What the task requires:
The reply is to be an exact repetition of the entries that follow, with each picture left out.

###

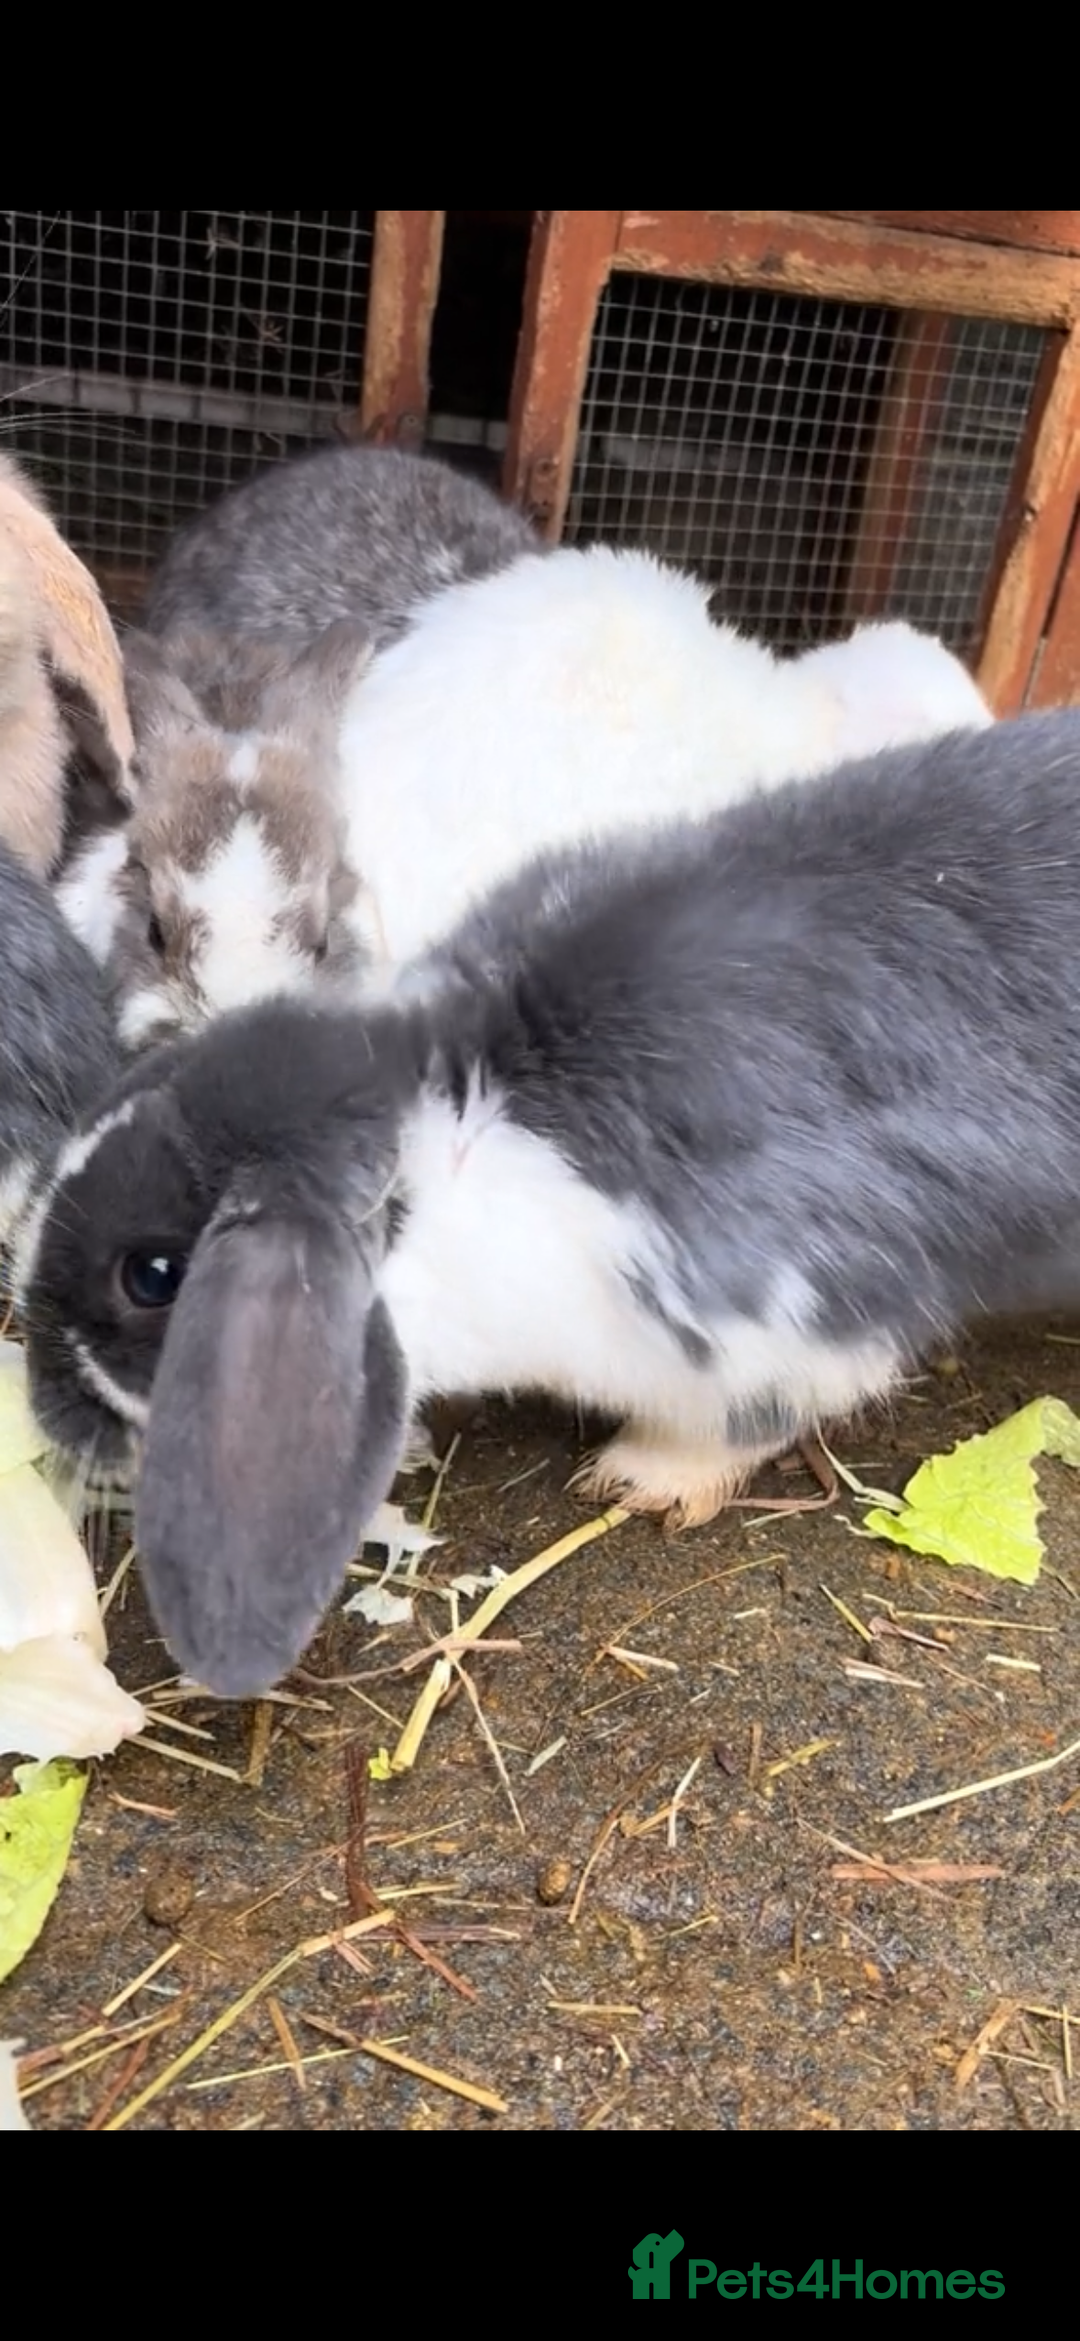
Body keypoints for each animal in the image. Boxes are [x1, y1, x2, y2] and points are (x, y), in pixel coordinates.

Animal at [20, 707, 1080, 1699]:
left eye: (153, 1275)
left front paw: (643, 1478)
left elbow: (764, 1411)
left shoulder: (783, 1312)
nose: (46, 1412)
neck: (463, 1114)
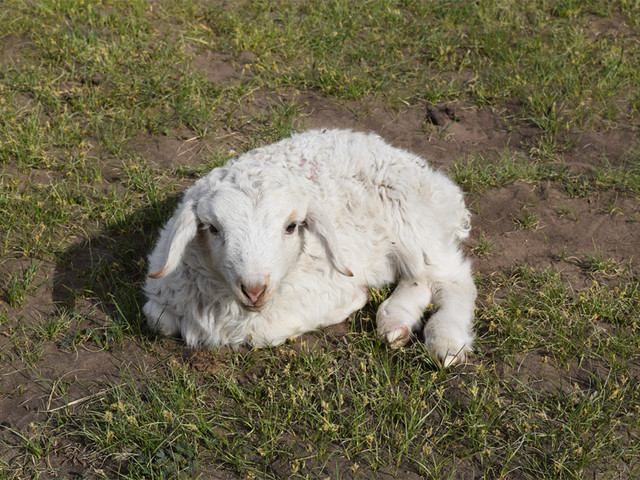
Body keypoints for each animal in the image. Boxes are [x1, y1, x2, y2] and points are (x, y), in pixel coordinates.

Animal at [145, 129, 476, 366]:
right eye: (213, 228)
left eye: (291, 226)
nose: (254, 289)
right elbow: (160, 320)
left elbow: (265, 331)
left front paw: (355, 299)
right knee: (419, 278)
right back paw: (397, 322)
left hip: (410, 218)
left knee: (453, 278)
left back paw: (446, 341)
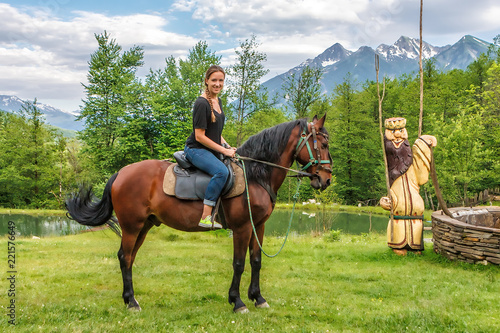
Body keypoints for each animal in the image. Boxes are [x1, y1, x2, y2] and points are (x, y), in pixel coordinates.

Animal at [65, 113, 332, 312]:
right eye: (324, 144)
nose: (326, 179)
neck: (256, 175)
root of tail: (121, 173)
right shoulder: (243, 227)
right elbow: (239, 263)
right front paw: (237, 301)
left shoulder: (259, 225)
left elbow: (256, 261)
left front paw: (258, 298)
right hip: (132, 225)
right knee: (124, 257)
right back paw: (131, 302)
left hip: (144, 225)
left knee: (128, 257)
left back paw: (129, 299)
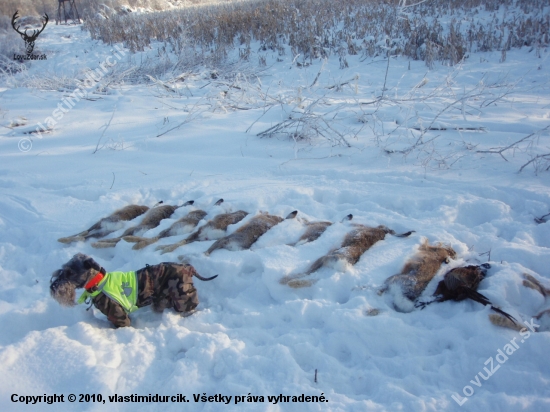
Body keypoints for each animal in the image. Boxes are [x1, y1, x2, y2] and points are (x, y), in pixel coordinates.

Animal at [49, 251, 218, 328]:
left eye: (69, 272)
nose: (53, 286)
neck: (98, 283)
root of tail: (188, 267)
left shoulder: (118, 315)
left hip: (183, 297)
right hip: (165, 299)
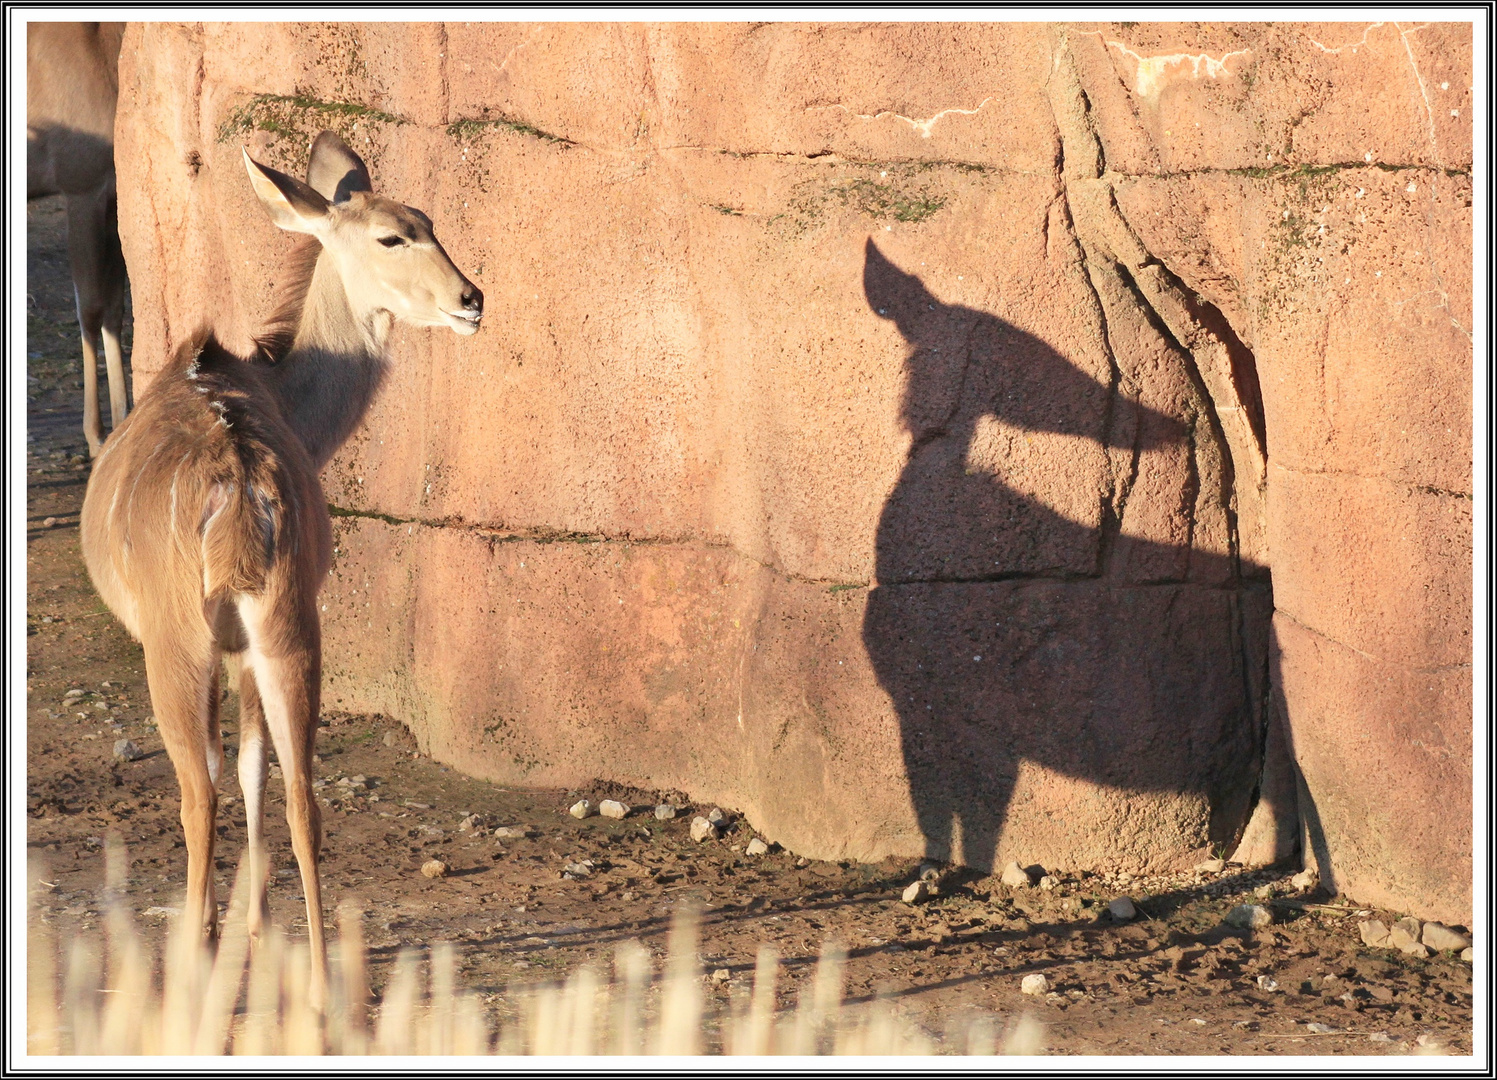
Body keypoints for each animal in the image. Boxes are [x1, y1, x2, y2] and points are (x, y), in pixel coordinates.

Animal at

###

Result of the exercise:
Body keypoints for each animal in the image. Boxes are [x1, y1, x2, y2] and points are (x, y), in pixel coordinates.

Animal at [20, 707, 1080, 1699]:
left eye: (153, 1275)
left front paw: (643, 1478)
left elbow: (764, 1411)
left shoulder: (783, 1312)
nose: (46, 1412)
neck: (463, 1114)
Body keypoints for each animal in the image. Boxes are [x1, y1, x2, y2] and points are (x, y), in pixel coordinates.

Animal at [145, 129, 476, 366]:
right eye: (213, 228)
left eye: (291, 226)
nose: (254, 289)
right elbow: (160, 320)
left elbow: (265, 331)
left front paw: (355, 299)
right knee: (419, 278)
right back paw: (397, 322)
left hip: (410, 218)
left knee: (453, 278)
left back paw: (446, 341)
Body keypoints for each animal in the image. Boxes are [x1, y1, x2, y2] and points are (x, y), in pixel coordinates.

Animal at [65, 113, 332, 312]:
right eye: (324, 144)
nose: (326, 179)
neck: (256, 175)
root of tail: (121, 173)
right shoulder: (243, 227)
right elbow: (239, 263)
right front paw: (237, 301)
left shoulder: (259, 225)
left elbow: (256, 261)
left front paw: (258, 298)
right hip: (132, 225)
right knee: (124, 257)
right back paw: (131, 302)
left hip: (144, 225)
left knee: (128, 257)
left back paw: (129, 299)
Body keypoints for each animal in the image. Boxes are [x1, y1, x2, y2] and points are (x, y), in pixel coordinates.

Animal at [49, 251, 218, 328]:
left eye: (69, 272)
nose: (53, 286)
neck: (98, 283)
root of tail: (188, 267)
left shoulder: (118, 315)
left hip: (183, 297)
right hip: (165, 299)
Body keypoints for each animal in the image. Boxes are [x1, y1, x2, y2] and points are (x, y), in pixel coordinates.

Animal at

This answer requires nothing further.